As with Fagles' pulsing rush of magical human being-dearest, this proverb'south quotability is due more than to the translator than the translatee. In Odyssey half dozen, Nausicaa instructs her attendants to look after Odysseus, "since foreigners and beggars are from Zeus, and even a small souvenir is welcome" (6.207–8). The original doesn't have near the aforementioned axiomatic or Christian strength every bit Rieu's, which owes as much to the Biblical story of the widow's mite as it does to Homer.

Two friends, two bodies with 1 soul inspired.

This is Pope's rendition of a significantly less quotable Homeric original. When the Myrmidons enter boxing in Iliad xvi, Patroclus and Automedon pb the way: "Two men were armed in front end of all: Patroclus and Automedon, having one intention — to wage war at the head of the Myrmidons" (xvi.218–20). Though Homer's version speaks simply to the bloodlust that the two men share, Pope's translation has made Homer a poster boy for Aristotelian friendship. By 1910, Pope's translation could be cited as Homer's definition of friendship; in 1928 it was quoted as the ideal of friendship; and in 1971 it could be used to demonstrate that "Homer rated friendship very high." To paraphrase Richard Bentley, it's pretty poetry, Mr. Pope; but it isn't Homer.

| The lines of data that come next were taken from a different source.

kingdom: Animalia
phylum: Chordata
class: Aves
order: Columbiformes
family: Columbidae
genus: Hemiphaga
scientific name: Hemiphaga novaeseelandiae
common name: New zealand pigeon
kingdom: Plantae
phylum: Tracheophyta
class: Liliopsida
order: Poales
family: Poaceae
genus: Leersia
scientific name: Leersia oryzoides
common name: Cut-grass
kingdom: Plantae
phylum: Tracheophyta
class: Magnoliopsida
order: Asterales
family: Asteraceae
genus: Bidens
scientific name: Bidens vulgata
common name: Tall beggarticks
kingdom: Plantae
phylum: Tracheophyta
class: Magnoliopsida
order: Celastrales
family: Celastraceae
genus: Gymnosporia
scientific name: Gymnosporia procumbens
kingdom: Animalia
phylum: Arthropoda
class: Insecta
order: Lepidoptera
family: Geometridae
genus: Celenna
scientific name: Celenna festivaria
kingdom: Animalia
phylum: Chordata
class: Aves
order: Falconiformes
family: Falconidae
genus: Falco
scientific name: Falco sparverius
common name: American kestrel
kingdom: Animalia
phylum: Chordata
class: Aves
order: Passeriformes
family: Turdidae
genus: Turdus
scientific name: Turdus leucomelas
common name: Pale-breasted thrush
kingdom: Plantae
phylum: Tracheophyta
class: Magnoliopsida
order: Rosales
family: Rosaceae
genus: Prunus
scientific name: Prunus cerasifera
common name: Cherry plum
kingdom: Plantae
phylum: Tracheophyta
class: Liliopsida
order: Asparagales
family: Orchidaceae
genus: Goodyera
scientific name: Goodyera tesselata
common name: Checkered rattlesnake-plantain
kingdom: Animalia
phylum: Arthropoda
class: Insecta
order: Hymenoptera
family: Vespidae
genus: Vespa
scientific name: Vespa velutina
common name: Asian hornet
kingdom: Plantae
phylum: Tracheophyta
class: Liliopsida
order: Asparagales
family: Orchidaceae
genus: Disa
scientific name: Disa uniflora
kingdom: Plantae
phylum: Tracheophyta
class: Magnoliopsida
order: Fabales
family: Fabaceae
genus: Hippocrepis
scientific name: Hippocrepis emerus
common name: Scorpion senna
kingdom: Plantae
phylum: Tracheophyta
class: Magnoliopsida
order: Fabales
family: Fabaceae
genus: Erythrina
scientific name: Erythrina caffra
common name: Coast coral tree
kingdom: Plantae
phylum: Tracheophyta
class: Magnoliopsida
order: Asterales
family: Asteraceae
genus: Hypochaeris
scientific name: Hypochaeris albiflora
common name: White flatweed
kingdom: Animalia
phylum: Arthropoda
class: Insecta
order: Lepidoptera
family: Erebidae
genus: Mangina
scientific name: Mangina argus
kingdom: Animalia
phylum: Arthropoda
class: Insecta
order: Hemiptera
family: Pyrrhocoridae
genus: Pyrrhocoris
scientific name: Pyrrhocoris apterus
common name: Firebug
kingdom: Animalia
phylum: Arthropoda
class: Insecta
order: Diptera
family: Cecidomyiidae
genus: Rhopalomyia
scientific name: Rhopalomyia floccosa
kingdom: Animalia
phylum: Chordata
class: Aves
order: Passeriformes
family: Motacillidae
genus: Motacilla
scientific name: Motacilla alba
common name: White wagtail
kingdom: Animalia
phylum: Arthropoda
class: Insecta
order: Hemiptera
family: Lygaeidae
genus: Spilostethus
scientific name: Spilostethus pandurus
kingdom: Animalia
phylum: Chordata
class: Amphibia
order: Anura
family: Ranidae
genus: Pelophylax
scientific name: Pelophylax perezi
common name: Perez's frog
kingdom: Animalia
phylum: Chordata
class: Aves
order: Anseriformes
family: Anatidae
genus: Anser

There is an old story, related in the scholia to Dionysius Thrax, of how we came to have our Iliad and Odyssey. In apportionment for many years after the poet'south death, Homer's grand epics had started to disintegrate. Damaged by earthquakes, fires, and floods, diverse scraps of Homer lay scattered beyond the Greek world. Seeking renown for himself and the restoration of Homer'due south poems, Peisistratus, ruler of Athens, put out a call: Whosoever of you possesses verses of Homer, bring them to me, and you shall receive bounty to match your contribution. Entrepreneurial Greeks flocked to Athens, bringing verses of Homer, supplemented with several of their own, to brand the most of the rex's offer. When Peisistratus had gathered all that he could, he invited lxx-two grammarians to arrange the collected fragments as each thought best. Having made their arrangements, each grammarian presented his work to a commission of his peers, and from seventy-two Homeric medleys they judged Aristarchus's to be the best.

The story is fictitious (Aristarchus was born three hundred years after Peisistratus died); but, like these quotations, its spuriousness does not negate its resonance. Equally in the scholiast's story, so with these popular quotations, the questionable attribution of verses to Homer is a win-win. In the story, Peisistratus gets prestige, Homer isn't forgotten, seventy-ii Hellenists get jobs, a lot of people brand money for supporting the arts, and we all have epics to bask. Homer'due south public image and the ideas erroneously ascribed to him do good from their mutual association. Homer gets to sound similar Shakespeare, and words of wisdom from Christian cowboys that might have faded from the obscurity of their source survive, feeding and feeding on Homer'due south fame. Similar Peisistratus and the seventy-ii grammarians, when we look to Homer for a quotable phrase, we get the Homer we want, non the Homer we have. And peradventure that's the way it has always been.

This article is part of the Diacritical Remarks column

Nib Beck is a PhD candidate at the University of Pennsylvania. He explores origins of another sort @GreekEtymology, and y'all can find more of his writing here.